High occupancy rates make apartment hunting harder
- September 2005: 92 percent.
- September 2006: 97 percent.
- October 2007: 98 percent.
- August 2008: 98 percent.
- September 2009: 93 percent.
- September 2010: 92 percent.
- June 2011: 97 percent.
Apartment hunters beware.
Finding a place to live in Odessa just got a little bit harder, according to a recent apartment survey presented by the Odessa Chamber of Commerce during the Odessa Development Corporation meeting Thursday afternoon.
Guy Andrews, Chamber of Commerce economic development director, reported during economic agency reports that Odessa has a 97 percent occupancy rate according to the chamber’s apartment report.
The chamber conducts the survey every year, sending mail-outs and making phone calls throughout the city. Eighty-six apartment complexes were sent surveys with 78 complexes responding. The total number of apartment units reported by the survey participants was 8,863 units.
The rate is up 5 percent from the last apartment survey conducted in September 2010. The rate increase is particularly concerning, Andrews said, as plans continue with the Summit Texas Clean Energy project.
The Summit project is expected to create up to 2,000 construction jobs to build a coal-gasification plant in Ector County. Around 150 full-time jobs will be created after construction.
“If we’re at 100 percent occupancy, where will they live?” newly appointed ODC secretary Charles Carlson asked.
Andrews said it’s up to private investors with Summit to decide how to house the impending influx of workers in Odessa.
“If you bring in 2,000 construction workers, where do you bring those people? It’s a concern, but a private development drives that,” Andrews said. “I don’t think we’d be involved at all in providing any type of housing.”

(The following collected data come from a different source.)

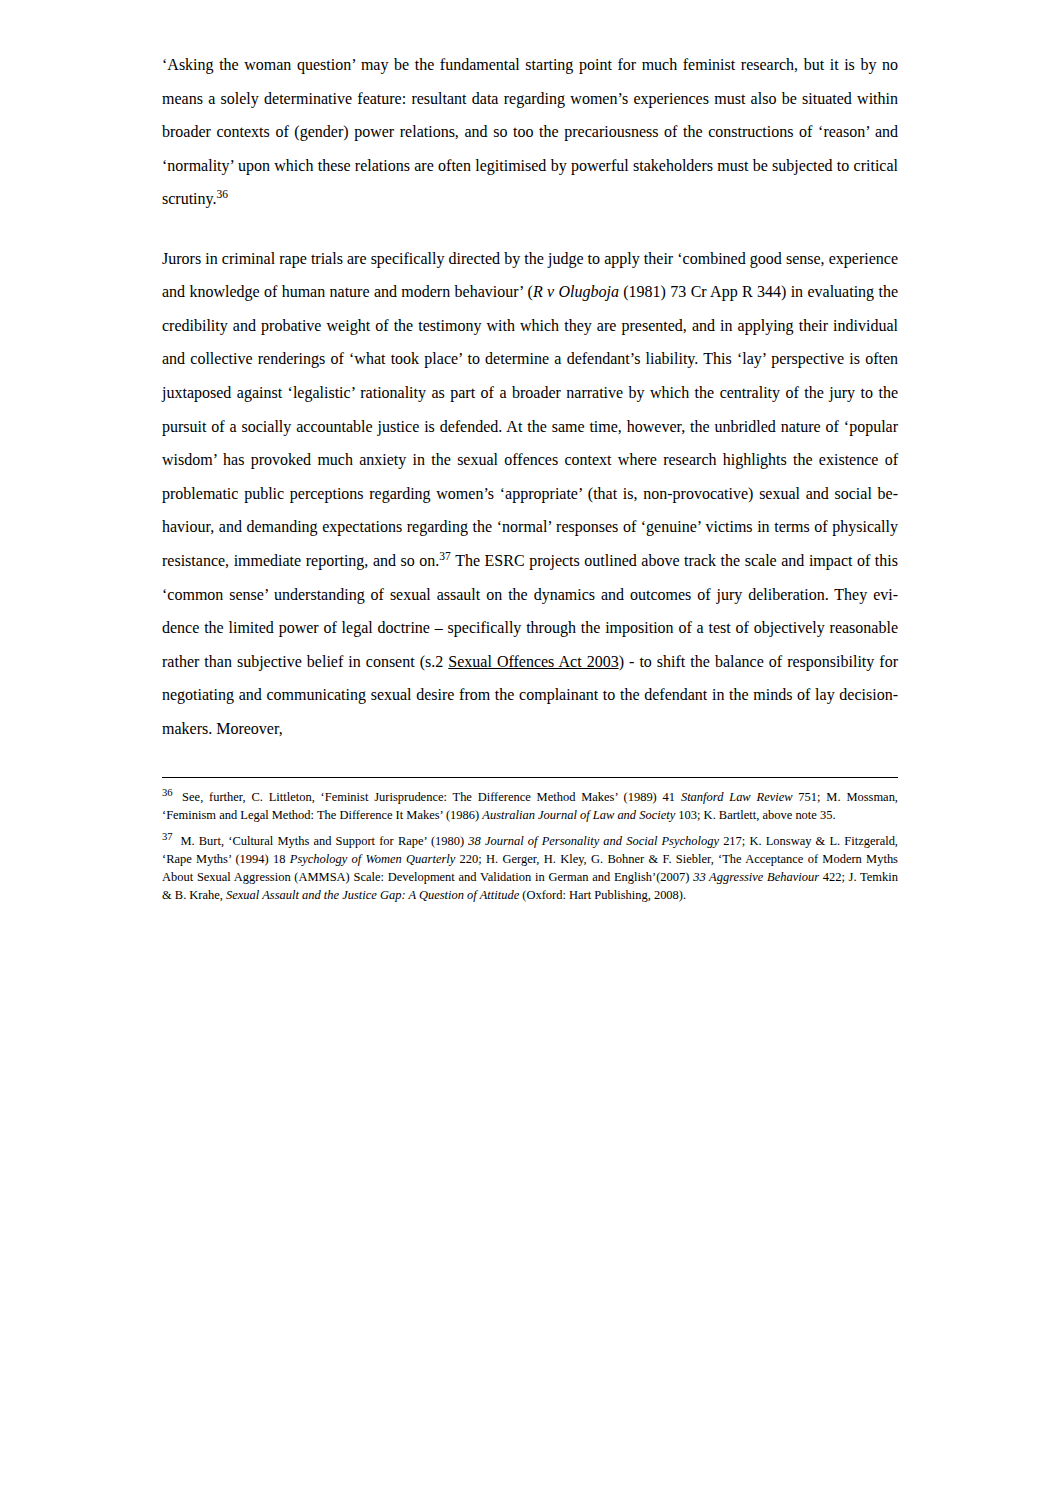‘Asking the woman question’ may be the fundamental starting point for much feminist research, but it is by no means a solely determinative feature: resultant data regarding women’s experiences must also be situated within broader contexts of (gender) power relations, and so too the precariousness of the constructions of ‘reason’ and ‘normality’ upon which these relations are often legitimised by powerful stakeholders must be subjected to critical scrutiny.36
Jurors in criminal rape trials are specifically directed by the judge to apply their ‘combined good sense, experience and knowledge of human nature and modern behaviour’ (R v Olugboja (1981) 73 Cr App R 344) in evaluating the credibility and probative weight of the testimony with which they are presented, and in applying their individual and collective renderings of ‘what took place’ to determine a defendant’s liability. This ‘lay’ perspective is often juxtaposed against ‘legalistic’ rationality as part of a broader narrative by which the centrality of the jury to the pursuit of a socially accountable justice is defended. At the same time, however, the unbridled nature of ‘popular wisdom’ has provoked much anxiety in the sexual offences context where research highlights the existence of problematic public perceptions regarding women’s ‘appropriate’ (that is, non-provocative) sexual and social behaviour, and demanding expectations regarding the ‘normal’ responses of ‘genuine’ victims in terms of physically resistance, immediate reporting, and so on.37 The ESRC projects outlined above track the scale and impact of this ‘common sense’ understanding of sexual assault on the dynamics and outcomes of jury deliberation. They evidence the limited power of legal doctrine – specifically through the imposition of a test of objectively reasonable rather than subjective belief in consent (s.2 Sexual Offences Act 2003) - to shift the balance of responsibility for negotiating and communicating sexual desire from the complainant to the defendant in the minds of lay decision-makers. Moreover,
36 See, further, C. Littleton, ‘Feminist Jurisprudence: The Difference Method Makes’ (1989) 41 Stanford Law Review 751; M. Mossman, ‘Feminism and Legal Method: The Difference It Makes’ (1986) Australian Journal of Law and Society 103; K. Bartlett, above note 35.
37 M. Burt, ‘Cultural Myths and Support for Rape’ (1980) 38 Journal of Personality and Social Psychology 217; K. Lonsway & L. Fitzgerald, ‘Rape Myths’ (1994) 18 Psychology of Women Quarterly 220; H. Gerger, H. Kley, G. Bohner & F. Siebler, ‘The Acceptance of Modern Myths About Sexual Aggression (AMMSA) Scale: Development and Validation in German and English’(2007) 33 Aggressive Behaviour 422; J. Temkin & B. Krahe, Sexual Assault and the Justice Gap: A Question of Attitude (Oxford: Hart Publishing, 2008).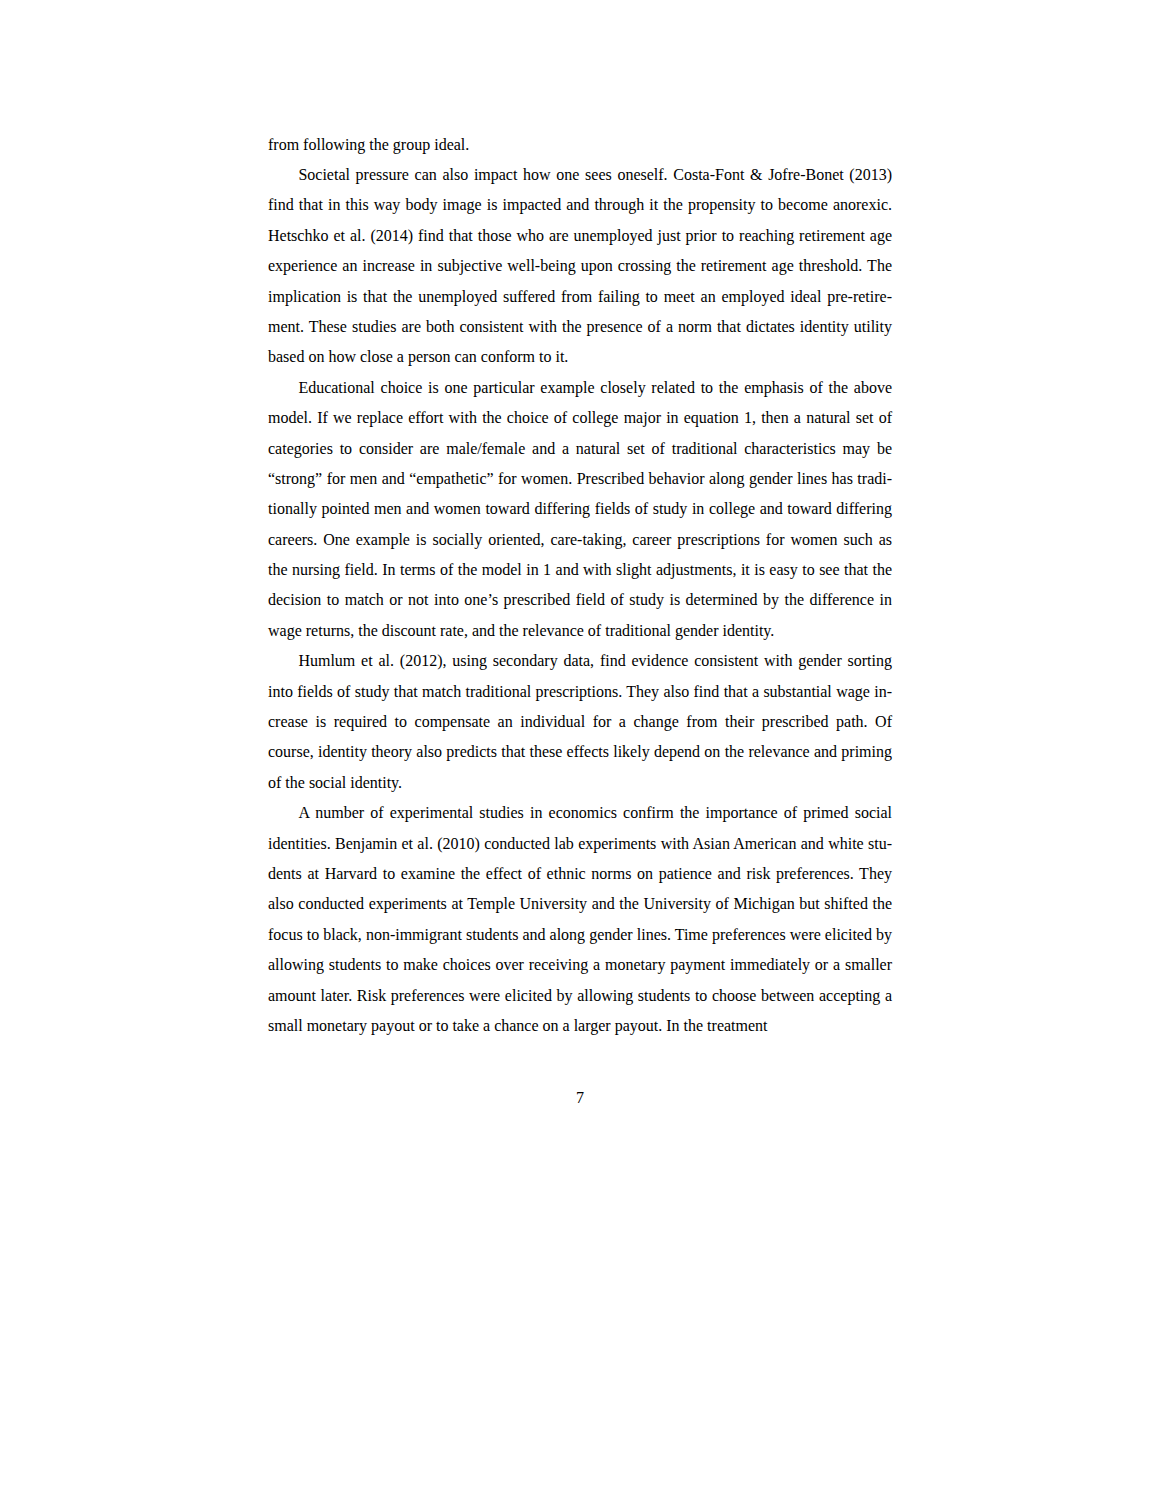from following the group ideal.
Societal pressure can also impact how one sees oneself. Costa-Font & Jofre-Bonet (2013) find that in this way body image is impacted and through it the propensity to become anorexic. Hetschko et al. (2014) find that those who are unemployed just prior to reaching retirement age experience an increase in subjective well-being upon crossing the retirement age threshold. The implication is that the unemployed suffered from failing to meet an employed ideal pre-retirement. These studies are both consistent with the presence of a norm that dictates identity utility based on how close a person can conform to it.
Educational choice is one particular example closely related to the emphasis of the above model. If we replace effort with the choice of college major in equation 1, then a natural set of categories to consider are male/female and a natural set of traditional characteristics may be “strong” for men and “empathetic” for women. Prescribed behavior along gender lines has traditionally pointed men and women toward differing fields of study in college and toward differing careers. One example is socially oriented, care-taking, career prescriptions for women such as the nursing field. In terms of the model in 1 and with slight adjustments, it is easy to see that the decision to match or not into one’s prescribed field of study is determined by the difference in wage returns, the discount rate, and the relevance of traditional gender identity.
Humlum et al. (2012), using secondary data, find evidence consistent with gender sorting into fields of study that match traditional prescriptions. They also find that a substantial wage increase is required to compensate an individual for a change from their prescribed path. Of course, identity theory also predicts that these effects likely depend on the relevance and priming of the social identity.
A number of experimental studies in economics confirm the importance of primed social identities. Benjamin et al. (2010) conducted lab experiments with Asian American and white students at Harvard to examine the effect of ethnic norms on patience and risk preferences. They also conducted experiments at Temple University and the University of Michigan but shifted the focus to black, non-immigrant students and along gender lines. Time preferences were elicited by allowing students to make choices over receiving a monetary payment immediately or a smaller amount later. Risk preferences were elicited by allowing students to choose between accepting a small monetary payout or to take a chance on a larger payout. In the treatment
7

Carlson added that people who are moving to Odessa will probably be opting to live in an apartment before they consider buying a house to live in. ODC members also speculated how the lack of apartment housing might affect Odessa’s sales-tax revenue.
“We know some people live over there (Midland), but a lot of it has to do with where they’re working and where they decide to shop,” Andrews said. “You probably have as much traffic between Midland and Odessa. You’re dealing with something you have a gut feeling for, but unless someone does a study, it’s one of those unknowables.”
In other business, David Miller, vice chancellor for research and commercialization for Texas Tech, updated the board on the National Institute for Renewable Energy and the Texas Wind Energy Institute. Miller revealed plans on a new undergraduate program at Texas Tech into which students from two-year colleges can transfer.
More positive news occurred at the beginning of the meeting as the ODC’s newest member Kriston Crow and returning member Frank Deaderick took their oath of office.
During officer appointments, Austin Keith was re-appointed president, Rick Carlton was appointed vice president, James Zentner remained treasurer and Norma Auguilar-Grimaldo remained assistant treasurer.
ODC members tabled a request to approve appointments to the compliance committee due to the resignation of Terry Richey, which left one position on the committee open. Appointments to the budget committee were approved, with one position open as P.A. Lyon completed the three-term restriction.
During appointments for the partnership, enterprise and advertising committees, Carlson and Keith replaced Tom McMinn and Russell Subia on the Odessa enterprise zone committee, Crow replaced Keith on the advertising committee while Carlton and Deaderick remained on the partnership committee.
Zetner gave a review of the proposed 2011-2012 budget, which the ODC will revise and approve during its August meeting.